Изменить размер шрифта - +

Любовь для меня была успешным выступлением. Если я не слышал аплодисментов, то думал, что потерпел неудачу. Чтобы чувствовать любовь, я должен был постоянно слышать овации близких людей. Спойлер: я неправильно понял принцип здоровых отношений.

 

Когда мне было тринадцать, отец ударил маму в последний раз. Ее терпение иссякло. На следующее утро она пошла на работу и не вернулась. Далеко она не ушла — всего за пару кварталов, домой к Джиджи — однако дала понять, что с нее хватит. Это был один из двух раз в моей жизни, когда я подумывал о самоубийстве. Я думал о таблетках. Думал о рельсах, на которых когда-то один ребенок остался без ног. Вспоминал, как по телевизору показывали, что можно перерезать вены в ванне. Но где-то в глубине сознания я помнил, как Джиджи говорила мне: самоубийство — это грех.

Папуля вернулся к военному распорядку. Он принял на себя верховное командование — отныне он все делает сам. На следующее утро он проснулся в четыре часа, чтобы приготовить завтрак. Он хотел показать, что мамуля ему была не нужна.

К половине шестого утра тарелки стояли на столе: половина яблока, яичница, кусок мясного рулета. По кувшину апельсинового сока и молока. Мамуля кувшины никогда не доставала.

К шести мы с Эллен сидели за столом. Гарри знал, что должен прийти ровно в шесть, но явился в 6:04 в качестве протеста. Папуля ему это простил, хотя в обычный день за такое неподчинение мой брат остался бы без завтрака. Еда стояла на столе уже полчаса, яйца успели остыть, а яблоки потемнели.
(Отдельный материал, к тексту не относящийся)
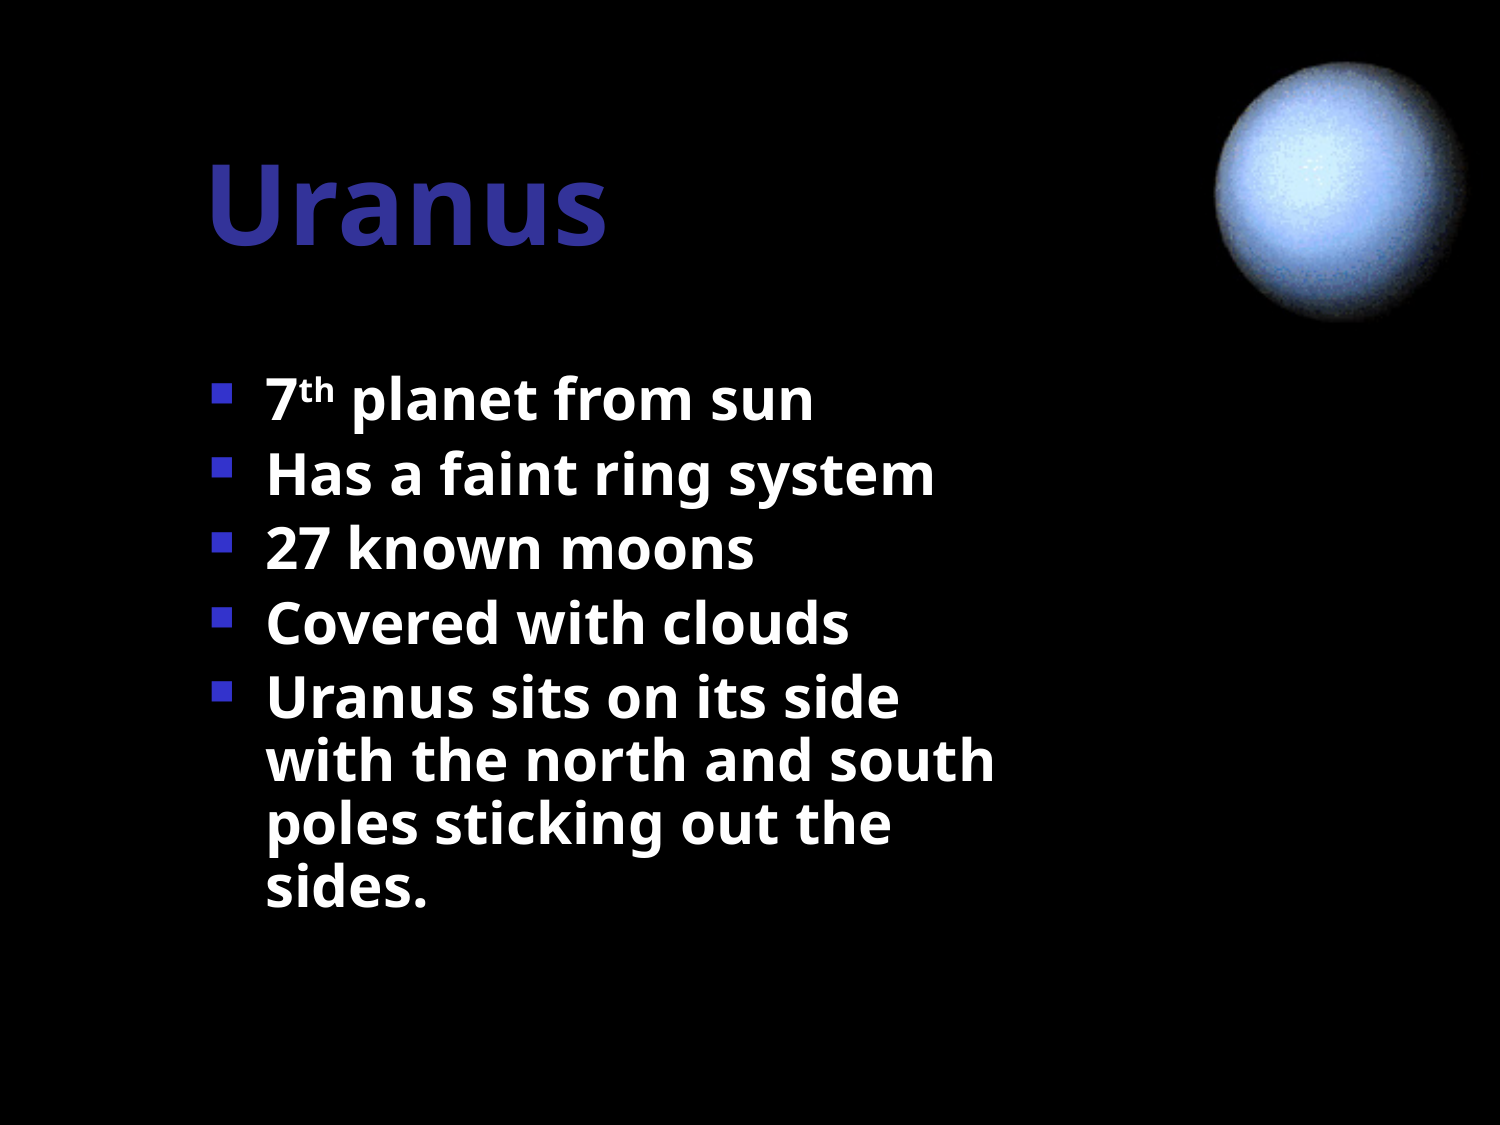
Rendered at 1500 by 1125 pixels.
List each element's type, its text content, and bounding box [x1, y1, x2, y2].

list 7th planet from sun Has a faint ring system 27 known moons Covered with clouds Uranus sits on its side with the north and south poles sticking out the sides. [193, 362, 1026, 1007]
picture [1149, 0, 1500, 351]
title Uranus [188, 34, 1144, 276]
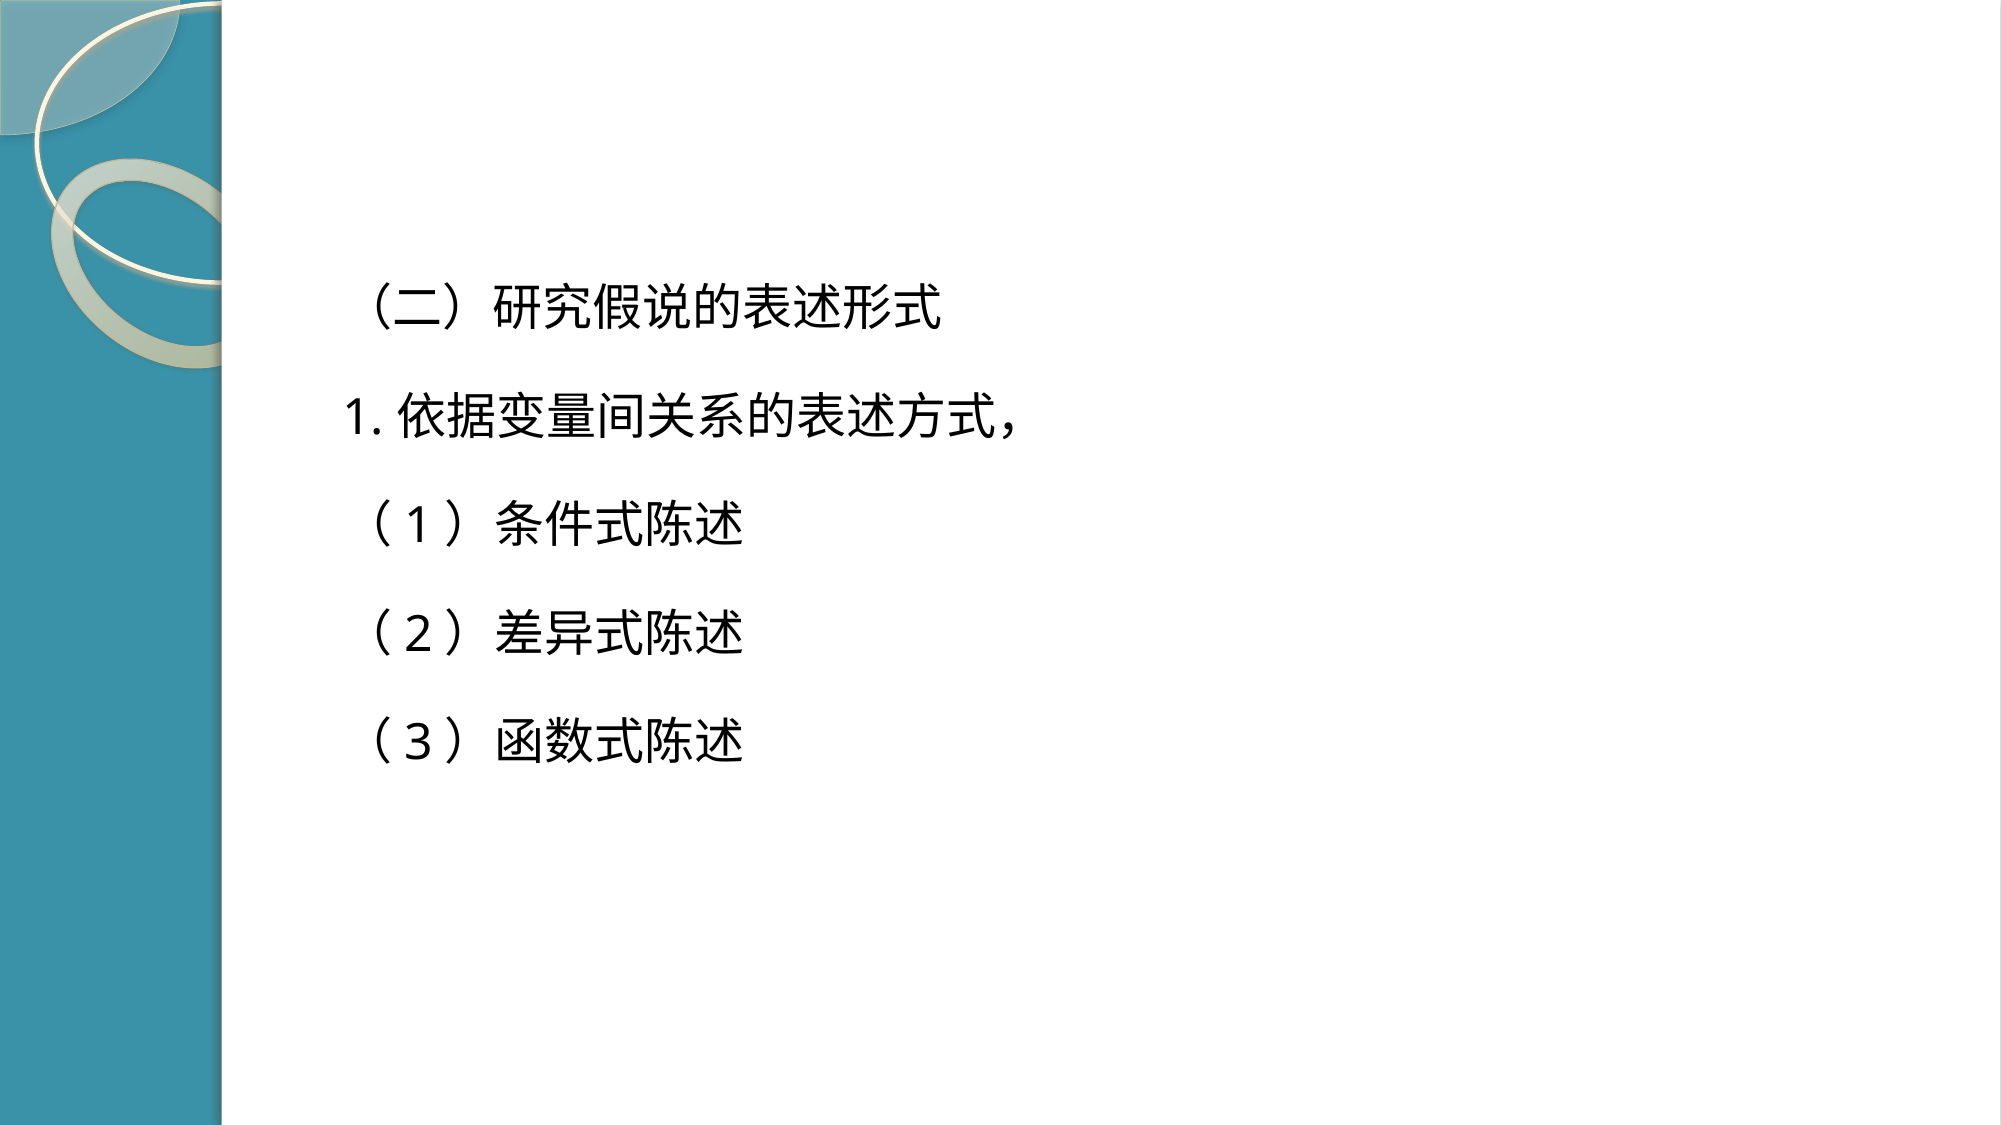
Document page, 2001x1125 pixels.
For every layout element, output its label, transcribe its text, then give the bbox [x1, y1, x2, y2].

Мы с Эллен молча принялись за еду.

— Яйца холодные, — сказал Гарри.

Папуля мыл посуду и не обратил на него внимания. Соблюдение чистоты было одним из его основных принципов, хоть в работе, хоть в готовке. Прибираться надо сразу, нельзя оставлять за собой гору грязи.

Гарри не унимался.

— Яблоко совсем потемнело.

Пожалуйста, Гарри, не лезь к нему…

— А это еще что за дрянь? — спросил он, тыкая пальцем в мясной рулет.

Не сказав ни слова, папуля выхватил Гарри из-за стола, отнес его к двери и выкинул наружу. Затем он протянул ему школьный рюкзак и захлопнул дверь.

Гарри в тот день не вернулся домой из школы. Он тоже ушел к Джиджи и маме.

Когда ушел он, мне было так же плохо, как когда ушла мама. Я тоже хотел к ней, но боялся уходить из дома. Этот момент утвердил мой самый главный страх. Больше я не мог отрицать: я был трусом.

Мамуля прожила у бабушки три года. Мы виделись с ней каждый день. Она приносила нам обеды, а мы заходили к Джиджи в гости, иногда даже с ночевкой. Наши дома были достаточно недалеко друг от друга, чтобы на публику сохранять иллюзию близости, но внутри наша семья была разрушена.

 

Именно в тот период жизни я начал избегать реальности при помощи телевидения. В идеально выверенных нарративах семейных комедиях я находил радость и утешение. «Счастливые дни», «Добрые времена», «Семейка Брэди», «Лаверна и Ширли», «Морк и Минди» — а уж Джек Триппер из сериала «Трое — это компания» был просто огонь. Я идеализировал семьи с телевидения. Они жили именно так, как я всегда мечтал. Случись какая-то проблема, мистер Каннингем был бы в ярости. Ричи бы испугался. На минутку ситуация казалась бы ужасной, но потом приходил Фонз, говорил что-нибудь смешное, включал музыкальный автомат, и все смеялись, и жили они долго и счастливо.

Вот именно. Не так уж это, блин, и сложно!

Я хотел бы быть беззаботным подростком, который всегда ладит с родителями. Я хотел бы отца и маму, которые любят друг друга. Я хотел бы жить в одном доме с двумя красотками вопреки правилам мистера Ропера. Как минимум я заслуживал своего собственного инопланетянина с планеты Орк, который помогал бы решать все мои проблемы.